2020 All-Ireland Senior Hurling Championship final
- Event: 2020 All-Ireland Senior Hurling Championship
| Waterford | Limerick |
| 0–19 | 0–30 |
- Date: 13 December 2020
- Venue: Croke Park, Dublin
- Man of the Match: Gearóid Hegarty
- Referee: Fergal Horgan
- Attendance: 0 (Covid final)
- Weather: Dry

= 2020 All-Ireland Senior Hurling Championship final =

The 2020 All-Ireland Senior Hurling Championship Final was a hurling match played at Croke Park in Dublin on 13 December 2020 between Limerick and Waterford, the culmination of the 2020 All-Ireland Senior Hurling Championship. It was the 133rd final of that sport's primary competition, the All-Ireland Senior Hurling Championship.

Limerick won the game by 0–30 to 0–19 to claim their second All-Ireland title in three years.

The match was televised live on RTÉ2 as part of The Sunday Game, presented by Joanne Cantwell from the outside studio at Croke Park, with analysis by Anthony Daly, Donal Óg Cusack and Henry Shefflin. Commentary on the game was provided by Marty Morrissey alongside Michael Duignan. The match was also live on Sky Sports, with analysis from Jamesie O'Connor and Ollie Canning.

==Background==
- The championship was delayed due to the impact of the COVID-19 pandemic on Gaelic games. This was the latest the final had taken place in a year since 1924, when the All-Ireland hurling final took place on 14 December.
- Waterford had not won the All-Ireland since 1959 (61 years) and had only appeared in three finals in the interim (1963, 2008 and 2017).
- This was the third final in the previous four years not to involve one of the Big Three (Cork, Kilkenny, Tipperary) — the 2017 (Galway—Waterford) and 2018 (Limerick—Galway) finals also did not involve them.
- This was the third final in which both the teams were from the province of Munster, with the first two being in 1997 (Clare—Tipperary) and 2013 (Clare—Cork).
- This was only the third All-Ireland final in history in which neither team scored a goal, the first two being in 1999 and 2004.

==Pre-match==
The 2020 Joe McDonagh Cup final between Kerry and Antrim took place prior to the All-Ireland senior final.

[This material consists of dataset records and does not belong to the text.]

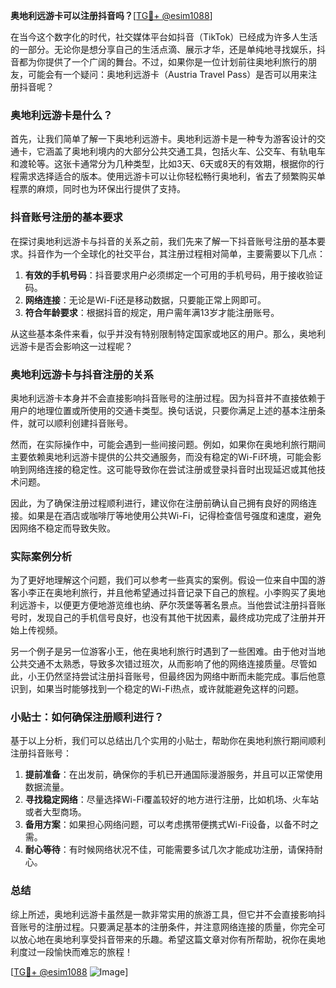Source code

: **奥地利远游卡可以注册抖音吗？**[[TG💪+ @esim1088](https://t.me/s/esim1088)]

在当今这个数字化的时代，社交媒体平台如抖音（TikTok）已经成为许多人生活的一部分。无论你是想分享自己的生活点滴、展示才华，还是单纯地寻找娱乐，抖音都为你提供了一个广阔的舞台。不过，如果你是一位计划前往奥地利旅行的朋友，可能会有一个疑问：奥地利远游卡（Austria Travel Pass）是否可以用来注册抖音呢？

### 奥地利远游卡是什么？

首先，让我们简单了解一下奥地利远游卡。奥地利远游卡是一种专为游客设计的交通卡，它涵盖了奥地利境内的大部分公共交通工具，包括火车、公交车、有轨电车和渡轮等。这张卡通常分为几种类型，比如3天、6天或8天的有效期，根据你的行程需求选择适合的版本。使用远游卡可以让你轻松畅行奥地利，省去了频繁购买单程票的麻烦，同时也为环保出行提供了支持。

### 抖音账号注册的基本要求

在探讨奥地利远游卡与抖音的关系之前，我们先来了解一下抖音账号注册的基本要求。抖音作为一个全球化的社交平台，其注册过程相对简单，主要需要以下几点：

1. **有效的手机号码**：抖音要求用户必须绑定一个可用的手机号码，用于接收验证码。
2. **网络连接**：无论是Wi-Fi还是移动数据，只要能正常上网即可。
3. **符合年龄要求**：根据抖音的规定，用户需年满13岁才能注册账号。

从这些基本条件来看，似乎并没有特别限制特定国家或地区的用户。那么，奥地利远游卡是否会影响这一过程呢？

### 奥地利远游卡与抖音注册的关系

奥地利远游卡本身并不会直接影响抖音账号的注册过程。因为抖音并不直接依赖于用户的地理位置或所使用的交通卡类型。换句话说，只要你满足上述的基本注册条件，就可以顺利创建抖音账号。

然而，在实际操作中，可能会遇到一些间接问题。例如，如果你在奥地利旅行期间主要依赖奥地利远游卡提供的公共交通服务，而没有稳定的Wi-Fi环境，可能会影响到网络连接的稳定性。这可能导致你在尝试注册或登录抖音时出现延迟或其他技术问题。

因此，为了确保注册过程顺利进行，建议你在注册前确认自己拥有良好的网络连接。如果是在酒店或咖啡厅等地使用公共Wi-Fi，记得检查信号强度和速度，避免因网络不稳定而导致失败。

### 实际案例分析

为了更好地理解这个问题，我们可以参考一些真实的案例。假设一位来自中国的游客小李正在奥地利旅行，并且他希望通过抖音记录下自己的旅程。小李购买了奥地利远游卡，以便更方便地游览维也纳、萨尔茨堡等著名景点。当他尝试注册抖音账号时，发现自己的手机信号良好，也没有其他干扰因素，最终成功完成了注册并开始上传视频。

另一个例子是另一位游客小王，他在奥地利旅行时遇到了一些困难。由于他对当地公共交通不太熟悉，导致多次错过班次，从而影响了他的网络连接质量。尽管如此，小王仍然坚持尝试注册抖音账号，但最终因为网络中断而未能完成。事后他意识到，如果当时能够找到一个稳定的Wi-Fi热点，或许就能避免这样的问题。

### 小贴士：如何确保注册顺利进行？

基于以上分析，我们可以总结出几个实用的小贴士，帮助你在奥地利旅行期间顺利注册抖音账号：

1. **提前准备**：在出发前，确保你的手机已开通国际漫游服务，并且可以正常使用数据流量。
2. **寻找稳定网络**：尽量选择Wi-Fi覆盖较好的地方进行注册，比如机场、火车站或者大型商场。
3. **备用方案**：如果担心网络问题，可以考虑携带便携式Wi-Fi设备，以备不时之需。
4. **耐心等待**：有时候网络状况不佳，可能需要多试几次才能成功注册，请保持耐心。

### 总结

综上所述，奥地利远游卡虽然是一款非常实用的旅游工具，但它并不会直接影响抖音账号的注册过程。只要满足基本的注册条件，并注意网络连接的质量，你完全可以放心地在奥地利享受抖音带来的乐趣。希望这篇文章对你有所帮助，祝你在奥地利度过一段愉快而难忘的旅程！

[[TG💪+ @esim1088](https://t.me/s/esim1088) ![Image](https://i.postimg.cc/4NQfJmqS/Snipaste-2025-05-13-00-14-12.png)]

On 4 December 2020, the officials were chosen for the final by the GAA, with Tipperary's Fergal Horgan being named as the referee in what would be his second senior final after being the referee in 2017. Colm Lyons from Cork was named as standby referee, with the other linesman being Paud O'Dwyer from Carlow and the sideline official Seán Cleere from Kilkenny.

===Jubilee team===
The Clare team that won the 1995 All-Ireland Final were remembered before the match to mark 25 years. There was no traditional walk out and parade due to COVID-19 restrictions but the Clare captain of 1995 Anthony Daly was present to place the Liam MacCarthy Cup in front of the Hogan Stand before the match.

==Match details==

WATERFORD:
| 1 | Stephen O'Keeffe | | |
| 2 | Ian Kenny | | |
| 3 | Conor Prunty | | |
| 4 | Shane McNulty | | |
| 5 | Calum Lyons | | |
| 6 | Tadhg de Búrca | | |
| 7 | Kevin Moran | | |
| 8 | Jamie Barron | | |
| 9 | Kieran Bennett | | |
| 10 | Jack Fagan | | |
| 11 | Neil Montgomery | | |
| 12 | Stephen Bennett | | |
| 13 | Dessie Hutchinson | | |
| 14 | Austin Gleeson | | |
| 15 | Jack Prendergast | | |
Manager:
Liam Cahill
LIMERICK:
| 1 | Nicky Quaid | | |
| 2 | Seán Finn | | |
| 3 | Dan Morrissey | | |
| 4 | Barry Nash | | |
| 5 | Diarmaid Byrnes | | |
| 6 | Declan Hannon | | |
| 7 | Kyle Hayes | | |
| 8 | Darragh O'Donovan | | |
| 9 | William O'Donoghue | | |
| 10 | Gearóid Hegarty | | |
| 11 | Cian Lynch | | |
| 12 | Tom Morrissey | | |
| 13 | Aaron Gillane | | |
| 14 | Séamus Flanagan | | |
| 15 | Graeme Mulcahy | | |
Manager:
John Kiely

==Post-match==
Financial Times columnist Simon Kuper wrote after Stephen O'Keeffe's performance that hurling was "the best sport ever and if the Irish had colonised the world, nobody would ever have heard of football".